| TASK GOAL |
Every record must be transcribed in its entirety, apart from the images, which are to be omitted.

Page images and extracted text
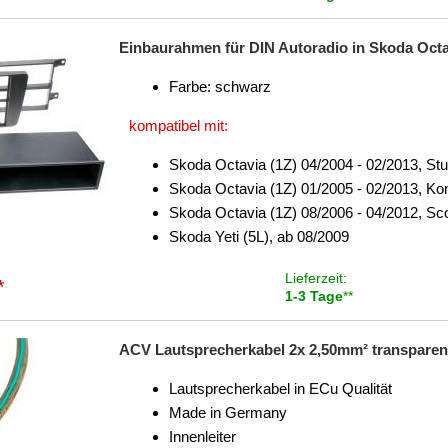
Einbaurahmen für DIN Autoradio in Skoda Octavia
Farbe: schwarz
kompatibel mit:
Skoda Octavia (1Z) 04/2004 - 02/2013, St
Skoda Octavia (1Z) 01/2005 - 02/2013, Ko
Skoda Octavia (1Z) 08/2006 - 04/2012, Sc
Skoda Yeti (5L), ab 08/2009
Lieferzeit:
*
1-3 Tage
**
ACV Lautsprecherkabel 2x 2,50mm² transparent
Lautsprecherkabel in ECu Qualität
Made in Germany
Innenleiter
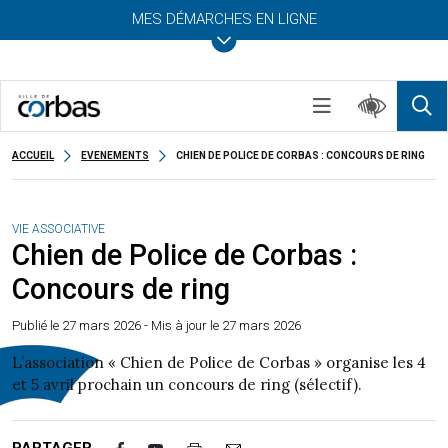
MES DÉMARCHES EN LIGNE
ACCUEIL
EVENEMENTS
CHIEN DE POLICE DE CORBAS : CONCOURS DE RING
VIE ASSOCIATIVE
Chien de Police de Corbas :
Concours de ring
Publié le
27 mars 2026
- Mis à jour le 27 mars 2026
L’association « Chien de Police de Corbas » organise les 4
et 5 avril prochain un concours de ring (sélectif).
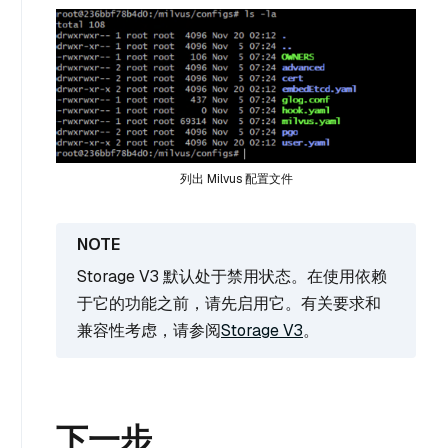
列出 Milvus 配置文件
Storage V3 默认处于禁用状态。在使用依赖
于它的功能之前，请先启用它。有关要求和
兼容性考虑，请参阅
Storage V3
。
下一步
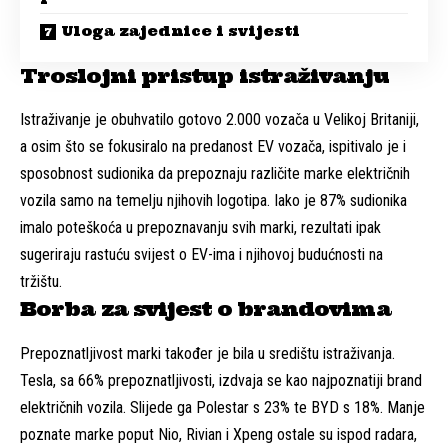
Uloga zajednice i svijesti
Troslojni pristup istraživanju
Istraživanje je obuhvatilo gotovo 2.000 vozača u Velikoj Britaniji,
a osim što se fokusiralo na predanost EV vozača, ispitivalo je i
sposobnost sudionika da prepoznaju različite marke električnih
vozila samo na temelju njihovih logotipa. Iako je 87% sudionika
imalo poteškoća u prepoznavanju svih marki, rezultati ipak
sugeriraju rastuću svijest o EV-ima i njihovoj budućnosti na
tržištu.
Borba za svijest o brandovima
Prepoznatljivost marki također je bila u središtu istraživanja.
Tesla, sa 66% prepoznatljivosti, izdvaja se kao najpoznatiji brand
električnih vozila. Slijede ga Polestar s 23% te BYD s 18%. Manje
poznate marke poput Nio, Rivian i Xpeng ostale su ispod radara,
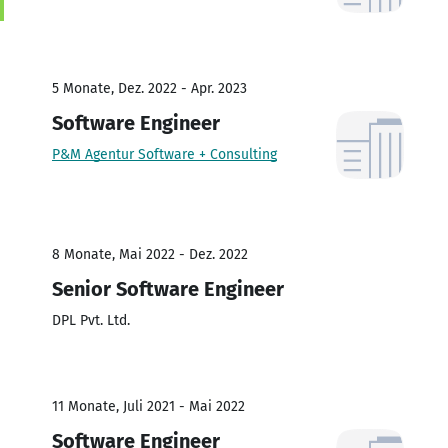
5 Monate, Dez. 2022 - Apr. 2023
Software Engineer
P&M Agentur Software + Consulting
8 Monate, Mai 2022 - Dez. 2022
Senior Software Engineer
DPL Pvt. Ltd.
11 Monate, Juli 2021 - Mai 2022
Software Engineer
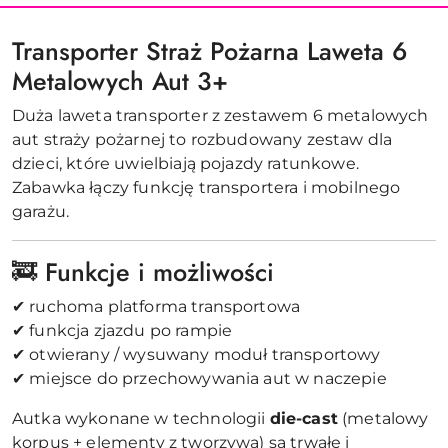
Transporter Straż Pożarna Laweta 6
Metalowych Aut 3+
Duża laweta transporter z zestawem 6 metalowych
aut straży pożarnej to rozbudowany zestaw dla
dzieci, które uwielbiają pojazdy ratunkowe.
Zabawka łączy funkcję transportera i mobilnego
garażu.
🚒 Funkcje i możliwości
✔ ruchoma platforma transportowa
✔ funkcja zjazdu po rampie
✔ otwierany / wysuwany moduł transportowy
✔ miejsce do przechowywania aut w naczepie
Autka wykonane w technologii
die-cast
(metalowy
korpus + elementy z tworzywa) są trwałe i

| WORKED SOLUTION |
Einbaurahmen für DIN Autoradio in Skoda Octavia
Farbe: schwarz
kompatibel mit:
Skoda Octavia (1Z) 04/2004 - 02/2013, St
Skoda Octavia (1Z) 01/2005 - 02/2013, Ko
Skoda Octavia (1Z) 08/2006 - 04/2012, Sc
Skoda Yeti (5L), ab 08/2009
Lieferzeit:
*
1-3 Tage
**
ACV Lautsprecherkabel 2x 2,50mm² transparent
Lautsprecherkabel in ECu Qualität
Made in Germany
Innenleiter
MES DÉMARCHES EN LIGNE
ACCUEIL
EVENEMENTS
CHIEN DE POLICE DE CORBAS : CONCOURS DE RING
VIE ASSOCIATIVE
Chien de Police de Corbas :
Concours de ring
Publié le
27 mars 2026
- Mis à jour le 27 mars 2026
L’association « Chien de Police de Corbas » organise les 4
et 5 avril prochain un concours de ring (sélectif).
列出 Milvus 配置文件
Storage V3 默认处于禁用状态。在使用依赖
于它的功能之前，请先启用它。有关要求和
兼容性考虑，请参阅
Storage V3
。
下一步
Uloga zajednice i svijesti
Troslojni pristup istraživanju
Istraživanje je obuhvatilo gotovo 2.000 vozača u Velikoj Britaniji,
a osim što se fokusiralo na predanost EV vozača, ispitivalo je i
sposobnost sudionika da prepoznaju različite marke električnih
vozila samo na temelju njihovih logotipa. Iako je 87% sudionika
imalo poteškoća u prepoznavanju svih marki, rezultati ipak
sugeriraju rastuću svijest o EV-ima i njihovoj budućnosti na
tržištu.
Borba za svijest o brandovima
Prepoznatljivost marki također je bila u središtu istraživanja.
Tesla, sa 66% prepoznatljivosti, izdvaja se kao najpoznatiji brand
električnih vozila. Slijede ga Polestar s 23% te BYD s 18%. Manje
poznate marke poput Nio, Rivian i Xpeng ostale su ispod radara,
5 Monate, Dez. 2022 - Apr. 2023
Software Engineer
P&M Agentur Software + Consulting
8 Monate, Mai 2022 - Dez. 2022
Senior Software Engineer
DPL Pvt. Ltd.
11 Monate, Juli 2021 - Mai 2022
Software Engineer
Transporter Straż Pożarna Laweta 6
Metalowych Aut 3+
Duża laweta transporter z zestawem 6 metalowych
aut straży pożarnej to rozbudowany zestaw dla
dzieci, które uwielbiają pojazdy ratunkowe.
Zabawka łączy funkcję transportera i mobilnego
garażu.
🚒 Funkcje i możliwości
✔ ruchoma platforma transportowa
✔ funkcja zjazdu po rampie
✔ otwierany / wysuwany moduł transportowy
✔ miejsce do przechowywania aut w naczepie
Autka wykonane w technologii
die-cast
(metalowy
korpus + elementy z tworzywa) są trwałe i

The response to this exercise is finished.